Wie einem sogar ein Renault Koleos ans Herz wächst

Klartext Clemens Gleich
Klartext

Beziehungen funktionieren manchmal nicht von Anfang an, sondern weil man daran arbeitet, mit sich Arrangieren und gemeinsamen Erlebnissen. Das funktioniert manchmal sogar bei Beziehungen aus Hass. Wie beim Renault Koleos

In Indien, dem Land der Verabredungen zur Lebenspartnerschaft, gab es etwa um die Jahrtausendwende einmal eine Studie zu einer dort sehr wichtigen Frage: Wer ist eigentlich glücklicher, aus Liebe Heiratende oder zum Zweck Heiratende? Zunächst wenig Erstaunliches: Wer aus Liebe heiratet, ist zunächst glücklicher damit. Doch die Studie begleitete die Paare über eine lange Zeit und je länger sich die Beziehungen hinzogen, umso mehr kippte das Glück um: Die zwecklich zueinander geordneten Menschen waren irgendwann tendenziell glücklicher. Dafür gibt es viele Gründe, und manche davon finden wir auch in der Beziehung Mensch-Auto.

Am ehesten kann man das Phänomen am Schalter der Mietwagenausgabe nachvollziehen, weil dort so häufig eine Zuteilung zum Ungewollten stattfindet. Ich habe schon häufig Autos gemietet, aber noch nie das Auto bekommen, das ich mir ausgesucht hatte. Es scheint ein ungeschriebenes Gesetz der Vermieter zu sein, eine solche Wahl zu verhindern. Für eine Woche an der Südküste Australiens herumfahren mietete ich einen Suzuki Swift und bekam einen Renault Koleos. Ich liebe den Swift. Ich hasse alle diese Softroader mit ihren bescheuerten Namen.

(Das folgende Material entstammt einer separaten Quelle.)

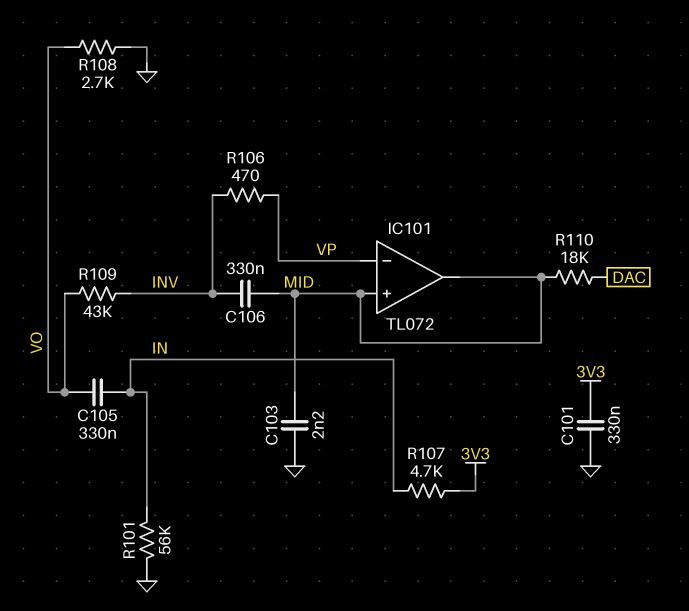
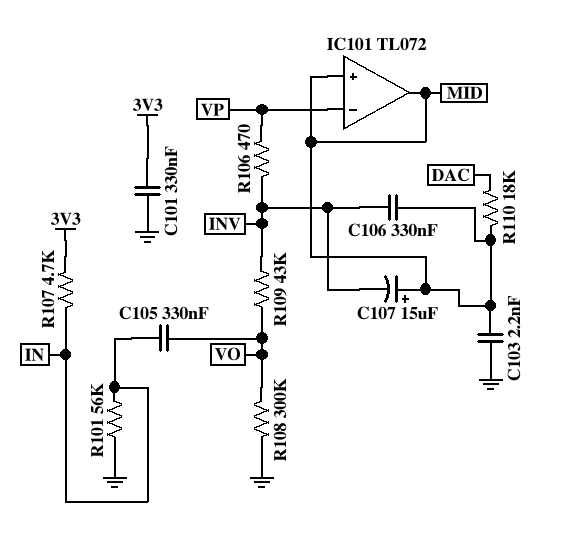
C107: none -> 15uF (plus MID, minus INV)
R108: 2.7k (GND, VO) -> 300k (GND, VO)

Ein kurzer Hoffnungsschimmer: Das Navi funktionierte nicht, weil der Renault die Karten nicht von der SD-Karte lesen mochte. Techniker informiert. Konnte auch nichts tun, versprach ein anderes Auto. Leider passierte das nicht, sondern die Tante gab mir ein australisches "Navmate" mit einer breit akzentuierten Sheila als Stimme, sodass ich mich mit Madame Koleos arrangieren musste wie der Inder mit der Wahl seiner Eltern. Was für eine Karre! Zweiteiliger Kofferraum vom Range Rover abgeguckt, wofür soll das gut sein? Navi tot. Keyless-System verlangt in zufälligen Intervallen, dass die Keycard doch aus der Tasche geholt wird. Und wo ist überhaupt das Lenkrad?! Ach ja, auf der rechten Seite in Australien ...

Boxen und Fahrräder

Doch wir wissen aus anderen Forschungsarbeiten auch, dass selbst die ungewollte Beziehung davon lebt, ja: daran wächst, was man zusammen erlebt, und da gab es am anderen Ende der Welt ja einige Hoffnung. Mein Plan war, nach dem Test der neuen Suzuki GSX-R 1000 R [1] auf der GP-Strecke Phillip Island (dazu später mehr) auf eigene Faust ein paar Tage Entspannung dranzuhängen, wenn man schon um die halbe Welt jettet. Ich wusste nicht, dass sich die Gegend um Melbourne nur bedingt zur Entspannung eignet. Das Land präsentierte sich mir hochinteressant, aber eher in der Art eines Box-Sparrings mit interessanten Schlägen in die kurzen Rippen. Ähnlich ging es meinem alten Heise-Kollegen und Freund Harald Bögeholz, der zufällig zur selben Zeit in Australien ankam, um dort zu bleiben.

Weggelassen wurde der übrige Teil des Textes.